Essais cliniques en pédiatrie : espoirs et obstacles
« Par leurs caractéristiques biologiques et histopathologiques, leur comportement et développement propres, les cancers de l’enfant diffèrent de ceux de l’adulte et nécessitent des traitements adaptés », insiste Guillaume Bergthold, pour qui la simple transposition chez l’enfant des résultats cliniques obtenus chez l’adulte n’est « pas acceptable ». Selon lui, « des essais cliniques spécifiquement adaptés à la maturité physiologique de l’enfant sont indispensables ».

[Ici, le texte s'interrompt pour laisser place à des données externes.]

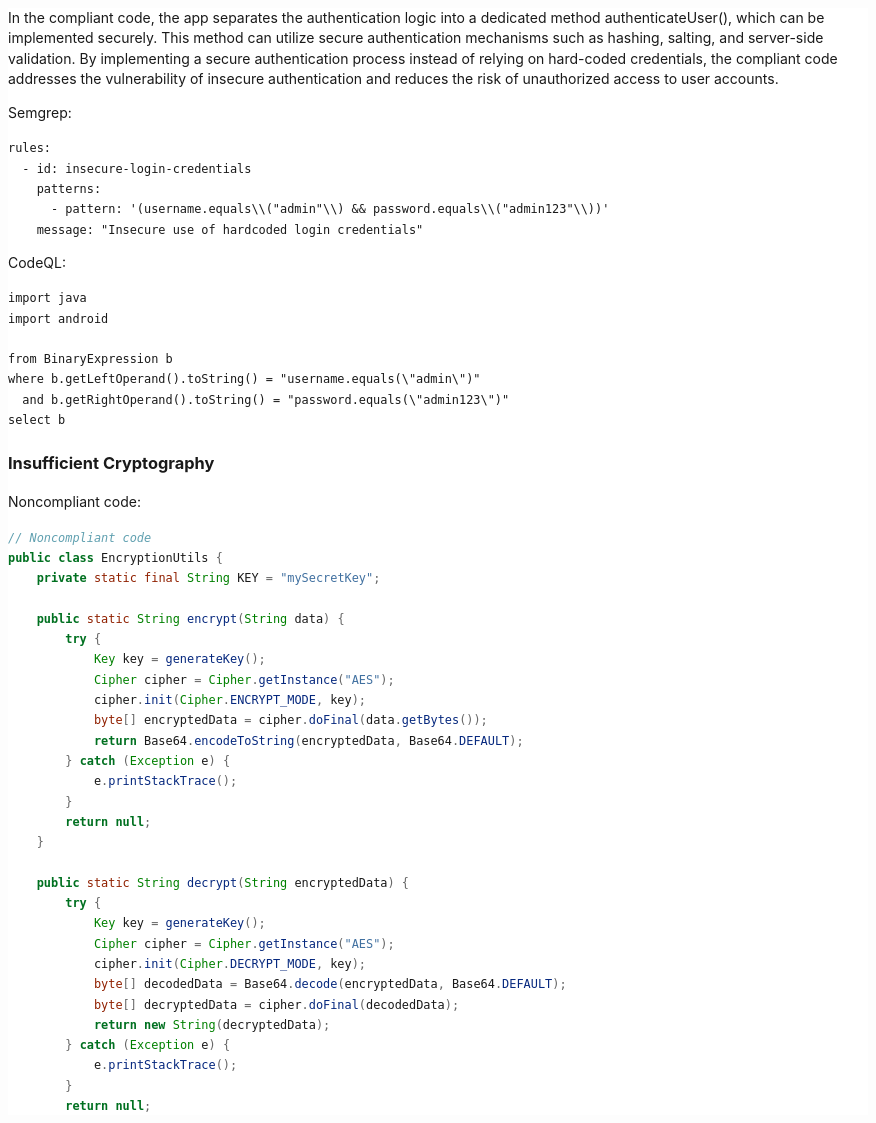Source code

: 
In the compliant code, the app separates the authentication logic into a dedicated method authenticateUser(), which can be implemented securely. This method can utilize secure authentication mechanisms such as hashing, salting, and server-side validation. By implementing a secure authentication process instead of relying on hard-coded credentials, the compliant code addresses the vulnerability of insecure authentication and reduces the risk of unauthorized access to user accounts.


Semgrep:


```
rules:
  - id: insecure-login-credentials
    patterns:
      - pattern: '(username.equals\\("admin"\\) && password.equals\\("admin123"\\))'
    message: "Insecure use of hardcoded login credentials"
```

CodeQL:



```
import java
import android

from BinaryExpression b
where b.getLeftOperand().toString() = "username.equals(\"admin\")"
  and b.getRightOperand().toString() = "password.equals(\"admin123\")"
select b
```




### Insufficient Cryptography

<span class="d-inline-block p-2 mr-1 v-align-middle bg-red-000"></span>Noncompliant code:


```java
// Noncompliant code
public class EncryptionUtils {
    private static final String KEY = "mySecretKey";
    
    public static String encrypt(String data) {
        try {
            Key key = generateKey();
            Cipher cipher = Cipher.getInstance("AES");
            cipher.init(Cipher.ENCRYPT_MODE, key);
            byte[] encryptedData = cipher.doFinal(data.getBytes());
            return Base64.encodeToString(encryptedData, Base64.DEFAULT);
        } catch (Exception e) {
            e.printStackTrace();
        }
        return null;
    }
    
    public static String decrypt(String encryptedData) {
        try {
            Key key = generateKey();
            Cipher cipher = Cipher.getInstance("AES");
            cipher.init(Cipher.DECRYPT_MODE, key);
            byte[] decodedData = Base64.decode(encryptedData, Base64.DEFAULT);
            byte[] decryptedData = cipher.doFinal(decodedData);
            return new String(decryptedData);
        } catch (Exception e) {
            e.printStackTrace();
        }
        return null;
```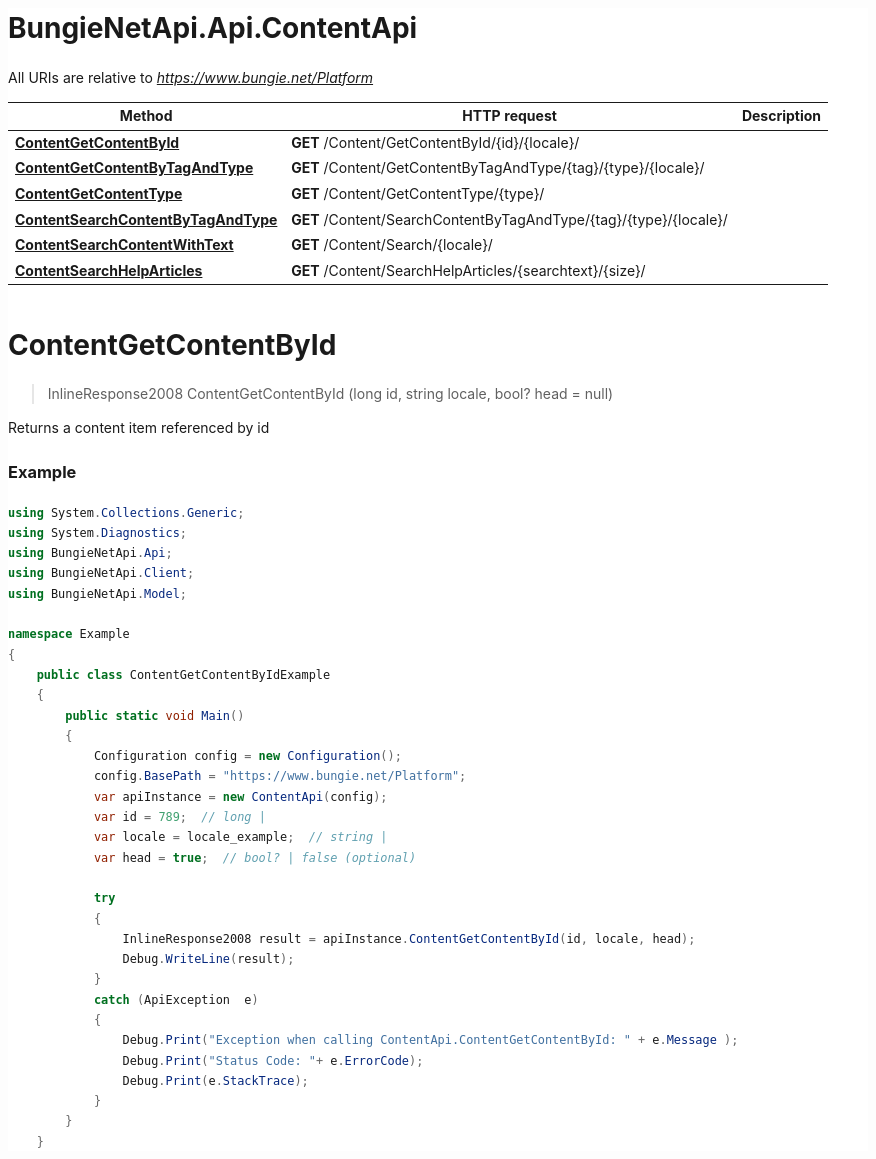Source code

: # BungieNetApi.Api.ContentApi

All URIs are relative to *https://www.bungie.net/Platform*

Method | HTTP request | Description
------------- | ------------- | -------------
[**ContentGetContentById**](ContentApi.md#contentgetcontentbyid) | **GET** /Content/GetContentById/{id}/{locale}/ | 
[**ContentGetContentByTagAndType**](ContentApi.md#contentgetcontentbytagandtype) | **GET** /Content/GetContentByTagAndType/{tag}/{type}/{locale}/ | 
[**ContentGetContentType**](ContentApi.md#contentgetcontenttype) | **GET** /Content/GetContentType/{type}/ | 
[**ContentSearchContentByTagAndType**](ContentApi.md#contentsearchcontentbytagandtype) | **GET** /Content/SearchContentByTagAndType/{tag}/{type}/{locale}/ | 
[**ContentSearchContentWithText**](ContentApi.md#contentsearchcontentwithtext) | **GET** /Content/Search/{locale}/ | 
[**ContentSearchHelpArticles**](ContentApi.md#contentsearchhelparticles) | **GET** /Content/SearchHelpArticles/{searchtext}/{size}/ | 


<a name="contentgetcontentbyid"></a>
# **ContentGetContentById**
> InlineResponse2008 ContentGetContentById (long id, string locale, bool? head = null)



Returns a content item referenced by id

### Example
```csharp
using System.Collections.Generic;
using System.Diagnostics;
using BungieNetApi.Api;
using BungieNetApi.Client;
using BungieNetApi.Model;

namespace Example
{
    public class ContentGetContentByIdExample
    {
        public static void Main()
        {
            Configuration config = new Configuration();
            config.BasePath = "https://www.bungie.net/Platform";
            var apiInstance = new ContentApi(config);
            var id = 789;  // long | 
            var locale = locale_example;  // string | 
            var head = true;  // bool? | false (optional) 

            try
            {
                InlineResponse2008 result = apiInstance.ContentGetContentById(id, locale, head);
                Debug.WriteLine(result);
            }
            catch (ApiException  e)
            {
                Debug.Print("Exception when calling ContentApi.ContentGetContentById: " + e.Message );
                Debug.Print("Status Code: "+ e.ErrorCode);
                Debug.Print(e.StackTrace);
            }
        }
    }
```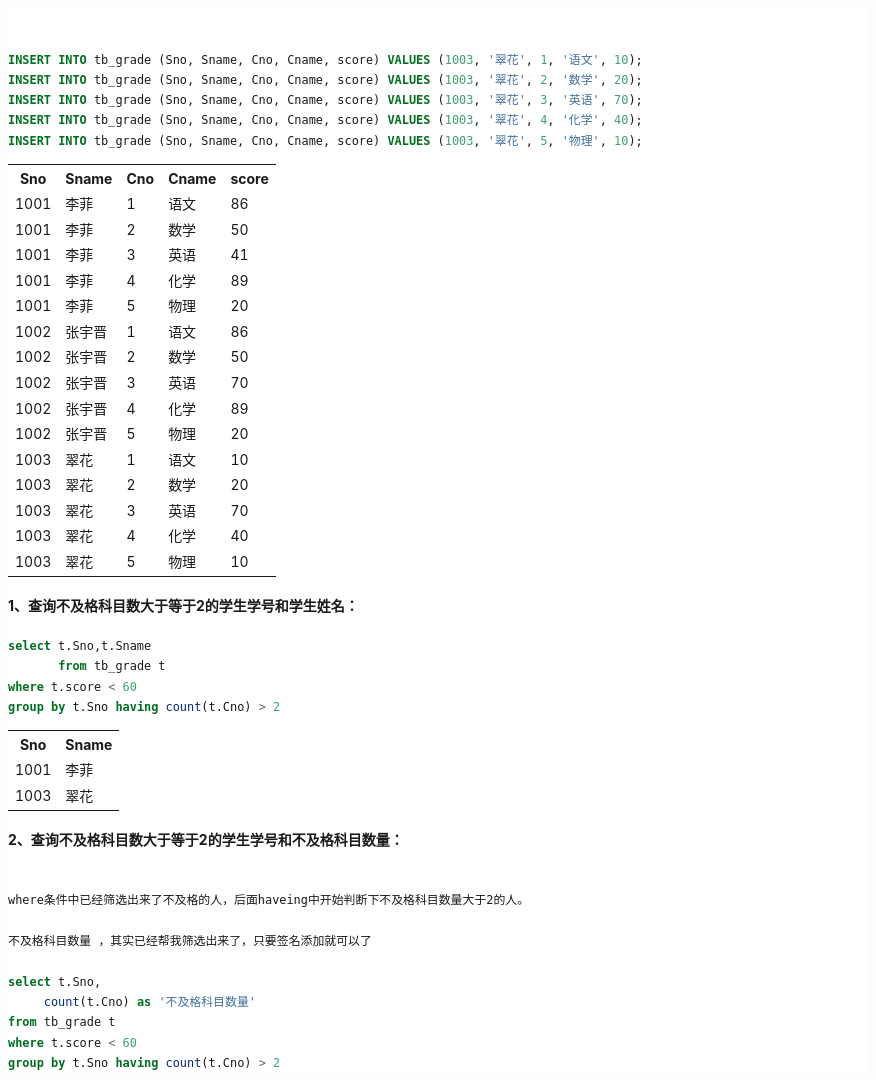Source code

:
 ```sql


INSERT INTO tb_grade (Sno, Sname, Cno, Cname, score) VALUES (1003, '翠花', 1, '语文', 10);
INSERT INTO tb_grade (Sno, Sname, Cno, Cname, score) VALUES (1003, '翠花', 2, '数学', 20);
INSERT INTO tb_grade (Sno, Sname, Cno, Cname, score) VALUES (1003, '翠花', 3, '英语', 70);
INSERT INTO tb_grade (Sno, Sname, Cno, Cname, score) VALUES (1003, '翠花', 4, '化学', 40);
INSERT INTO tb_grade (Sno, Sname, Cno, Cname, score) VALUES (1003, '翠花', 5, '物理', 10);

```

<table >
<tr><th>Sno</th><th>Sname</th><th>Cno</th><th>Cname</th><th>score</th></tr>
<tr><td>1001</td><td>李菲</td><td>1</td><td>语文</td><td>86</td></tr>
<tr><td>1001</td><td>李菲</td><td>2</td><td>数学</td><td>50</td></tr>
<tr><td>1001</td><td>李菲</td><td>3</td><td>英语</td><td>41</td></tr>
<tr><td>1001</td><td>李菲</td><td>4</td><td>化学</td><td>89</td></tr>
<tr><td>1001</td><td>李菲</td><td>5</td><td>物理</td><td>20</td></tr>
<tr><td>1002</td><td>张宇晋</td><td>1</td><td>语文</td><td>86</td></tr>
<tr><td>1002</td><td>张宇晋</td><td>2</td><td>数学</td><td>50</td></tr>
<tr><td>1002</td><td>张宇晋</td><td>3</td><td>英语</td><td>70</td></tr>
<tr><td>1002</td><td>张宇晋</td><td>4</td><td>化学</td><td>89</td></tr>
<tr><td>1002</td><td>张宇晋</td><td>5</td><td>物理</td><td>20</td></tr>
<tr><td>1003</td><td>翠花</td><td>1</td><td>语文</td><td>10</td></tr>
<tr><td>1003</td><td>翠花</td><td>2</td><td>数学</td><td>20</td></tr>
<tr><td>1003</td><td>翠花</td><td>3</td><td>英语</td><td>70</td></tr>
<tr><td>1003</td><td>翠花</td><td>4</td><td>化学</td><td>40</td></tr>
<tr><td>1003</td><td>翠花</td><td>5</td><td>物理</td><td>10</td></tr></table>



#### 1、查询不及格科目数大于等于2的学生学号和学生姓名：


```sql
select t.Sno,t.Sname 
       from tb_grade t 
where t.score < 60 
group by t.Sno having count(t.Cno) > 2

```
<table >
<tr><th>Sno</th><th>Sname</th></tr>
<tr><td>1001</td><td>李菲</td></tr>
<tr><td>1003</td><td>翠花</td></tr></table>

#### 2、查询不及格科目数大于等于2的学生学号和不及格科目数量：


```sql

where条件中已经筛选出来了不及格的人，后面haveing中开始判断下不及格科目数量大于2的人。

不及格科目数量 ，其实已经帮我筛选出来了，只要签名添加就可以了

select t.Sno,
     count(t.Cno) as '不及格科目数量' 
from tb_grade t 
where t.score < 60 
group by t.Sno having count(t.Cno) > 2 
```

Or les cancers sont rares chez l’enfant. « C’est à la fois une chance et un défi pour les professionnels de santé et les chercheurs, explique le pédiatre oncologue. Malgré les efforts de l’Agence européenne du médicament (EMA) pour organiser et structurer la recherche en Europe, la réalisation d’études cliniques en trois phases pour permettre la mise sur le marché de nouveaux traitements médicamenteux pour lutter contre le cancer de l’enfant peut prendre plus de dix ans, contre deux à trois ans pour le cancer de l’adulte et ce, pour des raisons épidémiologiques ».
(1) Jean-Pierre Vannier est l’auteur de l’article « Les enjeux éthiques en oncologie pédiatrique », paru au sein de l’ouvrage « Traité de bioéthique [Tome II] – Soigner la personne, évolution, innovations thérapeutiques », de Emmanuel Hirsch.
(2) Guillaume Bergthold est membre de l’« Innovative pediatric oncology drug development » (iPODD), plateforme créée par Roche pour le développement de protocoles thérapeutiques chez l’enfant atteint d’un cancer.